Source text>
+-------+

Skip to content

Proxmox Talos Kubernetes Cluster

This guide covers deploying a production-ready Talos Kubernetes cluster on Proxmox VE using Infrastructure as Code (OpenTofu/Terraform).

Overview

The testing environment uses:

  • Proxmox VE: Virtualization platform
  • Talos Linux: Immutable, minimal OS designed for Kubernetes
  • OpenTofu/Terraform: Infrastructure as Code for repeatable deployments
  • Cilium: eBPF-based CNI with kube-proxy replacement

Cluster Architecture

┌─────────────────────────────────────────────────────────────────────┐
│                         Proxmox VE Host (pve2)                      │
├─────────────────────────────────────────────────────────────────────┤
│                                                                     │
│  ┌─────────────┐  ┌─────────────┐  ┌─────────────┐                 │
│  │   CP-01     │  │   CP-02     │  │   CP-03     │                 │
│  │ 192.168.30.21│ │ 192.168.30.22│ │ 192.168.30.23│                │
│  │  VM ID: 501 │  │  VM ID: 502 │  │  VM ID: 503 │                 │
│  └──────┬──────┘  └──────┬──────┘  └──────┬──────┘                 │
│         │                │                │                         │
│         └────────────────┼────────────────┘                         │
│                          │                                          │
│                   VIP: 192.168.30.20                                │
│                   (Kubernetes API)                                  │
│                          │                                          │
│         ┌────────────────┼────────────────┐                         │
│         │                │                │                         │
│  ┌──────┴──────┐  ┌──────┴──────┐  ┌──────┴──────┐                 │
│  │   WN-01     │  │   WN-02     │  │   WN-03     │                 │
│  │ 192.168.30.24│ │ 192.168.30.25│ │ 192.168.30.26│                │
│  │  VM ID: 504 │  │  VM ID: 505 │  │  VM ID: 506 │                 │
│  │ +100GB data │  │ +100GB data │  │ +100GB data │                 │
│  └─────────────┘  └─────────────┘  └─────────────┘                 │
│                                                                     │
└─────────────────────────────────────────────────────────────────────┘

Prerequisites

Software Requirements

Tool Version Purpose
OpenTofu/Terraform >= 1.5 Infrastructure provisioning
talosctl v1.12.0 Talos cluster management
kubectl >= 1.32 Kubernetes management
helm >= 3.x Cilium installation

Proxmox Requirements

  1. Proxmox VE version 8.x or later
  2. Storage pool with sufficient space (recommended: 500GB+)

+-------+

Check your understanding>
[1] Summarize the Proxmox Talos guide in two sentences.
[2] Answer these questions from the Proxmox Talos guide:
(a) Which virtual IP address serves the Kubernetes API?
(b) Which version of talosctl is listed?
(c) How much storage space is recommended for the storage pool?
[3] Write the next part of the Proxmox Talos guide, picking up right after its last line.
The rows that follow were taken from a different source than the Proxmox Talos guide.

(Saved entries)

+-------+

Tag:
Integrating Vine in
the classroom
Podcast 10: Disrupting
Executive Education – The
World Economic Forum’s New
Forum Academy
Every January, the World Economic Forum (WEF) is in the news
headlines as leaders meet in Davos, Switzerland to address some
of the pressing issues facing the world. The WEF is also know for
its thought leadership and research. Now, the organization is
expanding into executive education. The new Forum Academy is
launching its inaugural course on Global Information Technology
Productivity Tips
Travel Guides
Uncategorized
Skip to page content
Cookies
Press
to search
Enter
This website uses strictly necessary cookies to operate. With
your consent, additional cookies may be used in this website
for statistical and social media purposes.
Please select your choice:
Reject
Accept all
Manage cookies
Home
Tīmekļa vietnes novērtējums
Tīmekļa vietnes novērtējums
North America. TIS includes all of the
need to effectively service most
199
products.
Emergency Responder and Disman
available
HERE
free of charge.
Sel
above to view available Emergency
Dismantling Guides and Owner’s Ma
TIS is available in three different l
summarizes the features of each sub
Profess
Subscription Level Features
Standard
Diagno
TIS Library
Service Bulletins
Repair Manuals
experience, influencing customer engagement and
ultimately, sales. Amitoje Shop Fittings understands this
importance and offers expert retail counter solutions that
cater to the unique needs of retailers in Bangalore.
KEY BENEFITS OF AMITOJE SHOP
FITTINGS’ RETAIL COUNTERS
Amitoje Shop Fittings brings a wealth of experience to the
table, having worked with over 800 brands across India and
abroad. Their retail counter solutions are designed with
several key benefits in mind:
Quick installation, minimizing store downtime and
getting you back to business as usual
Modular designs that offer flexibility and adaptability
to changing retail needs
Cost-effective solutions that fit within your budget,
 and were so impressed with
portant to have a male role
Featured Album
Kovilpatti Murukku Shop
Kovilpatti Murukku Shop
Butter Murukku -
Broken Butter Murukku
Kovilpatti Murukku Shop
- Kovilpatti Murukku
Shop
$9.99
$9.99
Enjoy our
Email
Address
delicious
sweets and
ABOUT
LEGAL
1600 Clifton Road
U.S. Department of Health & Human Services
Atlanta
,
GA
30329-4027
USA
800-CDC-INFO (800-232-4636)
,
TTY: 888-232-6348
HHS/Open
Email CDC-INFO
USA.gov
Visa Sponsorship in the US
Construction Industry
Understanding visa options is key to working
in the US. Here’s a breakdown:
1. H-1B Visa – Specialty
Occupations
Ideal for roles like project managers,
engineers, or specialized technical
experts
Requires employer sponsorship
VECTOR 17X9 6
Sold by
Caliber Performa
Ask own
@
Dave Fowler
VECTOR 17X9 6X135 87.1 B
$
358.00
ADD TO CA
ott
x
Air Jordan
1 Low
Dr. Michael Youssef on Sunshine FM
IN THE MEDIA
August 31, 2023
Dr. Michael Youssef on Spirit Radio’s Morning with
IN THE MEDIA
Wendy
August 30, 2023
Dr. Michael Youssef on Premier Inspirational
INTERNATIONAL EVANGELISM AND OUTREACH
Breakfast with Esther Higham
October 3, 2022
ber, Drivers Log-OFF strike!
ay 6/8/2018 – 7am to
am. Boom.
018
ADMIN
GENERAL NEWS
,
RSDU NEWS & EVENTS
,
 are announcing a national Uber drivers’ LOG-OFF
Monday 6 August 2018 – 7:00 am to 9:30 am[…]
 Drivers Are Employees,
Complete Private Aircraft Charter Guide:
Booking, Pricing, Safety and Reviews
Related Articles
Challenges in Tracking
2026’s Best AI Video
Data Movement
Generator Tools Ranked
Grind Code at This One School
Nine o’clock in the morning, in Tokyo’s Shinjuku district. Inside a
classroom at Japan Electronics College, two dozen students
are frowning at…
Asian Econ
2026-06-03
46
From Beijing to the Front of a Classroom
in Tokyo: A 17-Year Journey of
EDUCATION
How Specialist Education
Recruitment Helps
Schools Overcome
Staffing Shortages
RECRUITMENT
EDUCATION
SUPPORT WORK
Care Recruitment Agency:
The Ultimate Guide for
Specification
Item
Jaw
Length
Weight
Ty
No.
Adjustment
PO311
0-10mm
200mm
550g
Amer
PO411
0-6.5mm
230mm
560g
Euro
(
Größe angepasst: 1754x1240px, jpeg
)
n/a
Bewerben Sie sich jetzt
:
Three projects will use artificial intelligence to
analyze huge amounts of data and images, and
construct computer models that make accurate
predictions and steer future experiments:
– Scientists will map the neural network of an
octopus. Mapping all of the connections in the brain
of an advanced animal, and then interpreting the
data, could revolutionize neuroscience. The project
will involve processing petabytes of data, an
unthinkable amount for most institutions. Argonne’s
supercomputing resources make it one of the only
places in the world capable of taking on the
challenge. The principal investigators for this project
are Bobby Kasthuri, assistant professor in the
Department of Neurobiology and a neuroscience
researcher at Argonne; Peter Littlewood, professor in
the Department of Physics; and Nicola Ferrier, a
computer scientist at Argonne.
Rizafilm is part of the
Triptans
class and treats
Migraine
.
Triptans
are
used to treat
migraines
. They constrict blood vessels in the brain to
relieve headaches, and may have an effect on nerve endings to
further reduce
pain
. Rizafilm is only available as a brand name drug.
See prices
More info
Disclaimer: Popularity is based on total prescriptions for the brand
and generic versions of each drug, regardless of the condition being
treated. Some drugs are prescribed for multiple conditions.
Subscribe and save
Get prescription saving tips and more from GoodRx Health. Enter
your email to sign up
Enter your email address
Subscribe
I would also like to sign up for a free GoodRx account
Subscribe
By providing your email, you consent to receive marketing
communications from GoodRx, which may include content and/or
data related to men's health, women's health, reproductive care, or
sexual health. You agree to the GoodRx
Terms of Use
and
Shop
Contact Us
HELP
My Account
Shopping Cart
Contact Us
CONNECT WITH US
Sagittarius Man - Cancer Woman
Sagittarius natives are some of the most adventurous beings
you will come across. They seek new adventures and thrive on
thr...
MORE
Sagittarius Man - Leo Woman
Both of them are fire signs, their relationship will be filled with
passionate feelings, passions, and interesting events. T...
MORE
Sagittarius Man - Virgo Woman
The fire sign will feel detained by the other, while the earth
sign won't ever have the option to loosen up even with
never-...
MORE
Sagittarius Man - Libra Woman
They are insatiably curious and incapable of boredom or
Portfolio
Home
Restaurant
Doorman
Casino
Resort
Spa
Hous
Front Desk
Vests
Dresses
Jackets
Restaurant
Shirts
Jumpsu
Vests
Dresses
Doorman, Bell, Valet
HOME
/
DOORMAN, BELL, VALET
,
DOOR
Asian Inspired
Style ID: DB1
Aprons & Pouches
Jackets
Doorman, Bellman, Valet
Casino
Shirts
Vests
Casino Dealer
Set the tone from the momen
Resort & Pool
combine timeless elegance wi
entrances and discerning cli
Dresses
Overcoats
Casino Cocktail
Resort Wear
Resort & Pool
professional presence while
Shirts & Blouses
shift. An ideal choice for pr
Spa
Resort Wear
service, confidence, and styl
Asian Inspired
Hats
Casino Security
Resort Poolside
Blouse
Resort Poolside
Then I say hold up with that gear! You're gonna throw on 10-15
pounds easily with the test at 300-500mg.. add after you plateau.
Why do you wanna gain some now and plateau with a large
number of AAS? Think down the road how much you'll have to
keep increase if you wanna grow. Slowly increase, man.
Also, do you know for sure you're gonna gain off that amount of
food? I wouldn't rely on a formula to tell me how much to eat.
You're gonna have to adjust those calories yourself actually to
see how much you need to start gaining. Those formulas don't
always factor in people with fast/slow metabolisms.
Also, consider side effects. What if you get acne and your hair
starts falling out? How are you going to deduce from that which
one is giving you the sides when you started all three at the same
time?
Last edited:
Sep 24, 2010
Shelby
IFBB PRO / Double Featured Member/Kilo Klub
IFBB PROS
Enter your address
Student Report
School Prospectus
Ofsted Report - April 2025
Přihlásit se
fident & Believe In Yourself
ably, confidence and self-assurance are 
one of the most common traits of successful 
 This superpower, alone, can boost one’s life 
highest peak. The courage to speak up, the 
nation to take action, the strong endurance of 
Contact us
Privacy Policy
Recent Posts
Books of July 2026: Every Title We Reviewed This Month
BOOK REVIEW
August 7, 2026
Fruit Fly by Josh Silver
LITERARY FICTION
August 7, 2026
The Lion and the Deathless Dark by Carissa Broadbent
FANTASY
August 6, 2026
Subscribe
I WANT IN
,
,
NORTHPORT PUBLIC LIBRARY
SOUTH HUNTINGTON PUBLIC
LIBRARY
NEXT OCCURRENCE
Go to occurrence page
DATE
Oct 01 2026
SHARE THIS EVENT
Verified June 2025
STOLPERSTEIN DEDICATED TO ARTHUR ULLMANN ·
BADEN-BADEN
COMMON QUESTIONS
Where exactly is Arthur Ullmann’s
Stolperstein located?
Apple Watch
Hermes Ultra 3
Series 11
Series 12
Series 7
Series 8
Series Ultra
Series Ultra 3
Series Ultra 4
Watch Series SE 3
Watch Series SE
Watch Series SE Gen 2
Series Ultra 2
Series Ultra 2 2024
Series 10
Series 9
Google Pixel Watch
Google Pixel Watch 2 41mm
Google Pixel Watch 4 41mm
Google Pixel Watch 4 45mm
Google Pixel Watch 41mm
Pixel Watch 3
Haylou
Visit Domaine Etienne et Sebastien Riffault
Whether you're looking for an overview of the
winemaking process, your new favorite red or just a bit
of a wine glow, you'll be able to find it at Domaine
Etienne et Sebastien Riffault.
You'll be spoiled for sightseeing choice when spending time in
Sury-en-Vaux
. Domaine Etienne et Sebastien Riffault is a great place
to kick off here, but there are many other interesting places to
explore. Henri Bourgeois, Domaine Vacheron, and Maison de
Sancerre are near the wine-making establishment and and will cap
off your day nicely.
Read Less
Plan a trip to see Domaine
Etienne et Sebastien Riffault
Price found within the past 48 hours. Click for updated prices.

+-------+

Per-task outputs>
[1] The guide explains how to deploy a production-ready Talos Kubernetes cluster on Proxmox VE with OpenTofu/Terraform, using Cilium as the CNI. The cluster runs on the Proxmox host pve2 with three control plane nodes and three worker nodes behind a Kubernetes API VIP of 192.168.30.20, and it requires tools such as talosctl v1.12.0 and Proxmox VE 8.x or later.

[2]
(a) 192.168.30.20
(b) v1.12.0
(c) 500GB+

[3]
  3. Network bridge (vmbr0) configured
  4. Talos nocloud template (VM ID 9001)

Network Requirements

Resource IP/Range Purpose
Control Plane VIP 192.168.30.20 Kubernetes API HA endpoint
Control Plane Nodes 192.168.30.21-23 etcd, API server, scheduler
Worker Nodes 192.168.30.24-26 Application workloads
Gateway 192.168.30.1 Network gateway
Pod CIDR 100.64.0.0/16 Pod networking
Service CIDR 172.20.0.0/16 Service networking

Proxmox Setup

Step 1: Download Talos Image

Download the Talos nocloud image for Proxmox:

# Download the latest Talos nocloud image
wget https://github.com/siderolabs/talos/releases/download/v1.12.0/nocloud-amd64.raw.xz

# Extract the image
xz -d nocloud-amd64.raw.xz

Step 2: Create Template VM

Create a template VM in Proxmox that will be cloned for all nodes:

# SSH to Proxmox host
ssh [email protected]

# Create a new VM for the template
qm create 9001 --name talos-template --memory 2048 --cores 2 --net0 virtio,bridge=vmbr0

# Import the Talos disk
qm importdisk 9001 /path/to/nocloud-amd64.raw local-lvm

# Attach the disk to the VM
qm set 9001 --scsihw virtio-scsi-pci --scsi0 local-lvm:vm-9001-disk-0

# Set boot order
qm set 9001 --boot order=scsi0

# Enable QEMU guest agent
qm set 9001 --agent enabled=1

# Add cloud-init drive
qm set 9001 --ide2 local-lvm:cloudinit

# Convert to template
qm template 9001

Step 3: Verify Template

# List templates
qm list | grep template

# Check template configuration
qm config 9001

Terraform Deployment

Directory Structure

terraform/
├── environments/
│   └── testing/
│       ├── main.tf              # Main configuration
│       ├── variables.tf         # Variable definitions
│       ├── outputs.tf           # Output definitions
│       ├── terraform.tfvars     # Variable values
│       └── terraform.tfvars.example
└── modules/
    ├── proxmox/
    │   └── vm/                  # Proxmox VM module
    └── talos/
        └── proxmox/             # Talos configuration module

Step 1: Configure Variables

Create or update terraform.tfvars:

# Proxmox Connection
proxmox_endpoint     = "https://192.168.30.10:8006"
proxmox_username     = "root@pam"
proxmox_password     = "your-password"  # Use TF_VAR_proxmox_password
proxmox_insecure     = true
proxmox_ssh_username = "root"
proxmox_node         = "pve2"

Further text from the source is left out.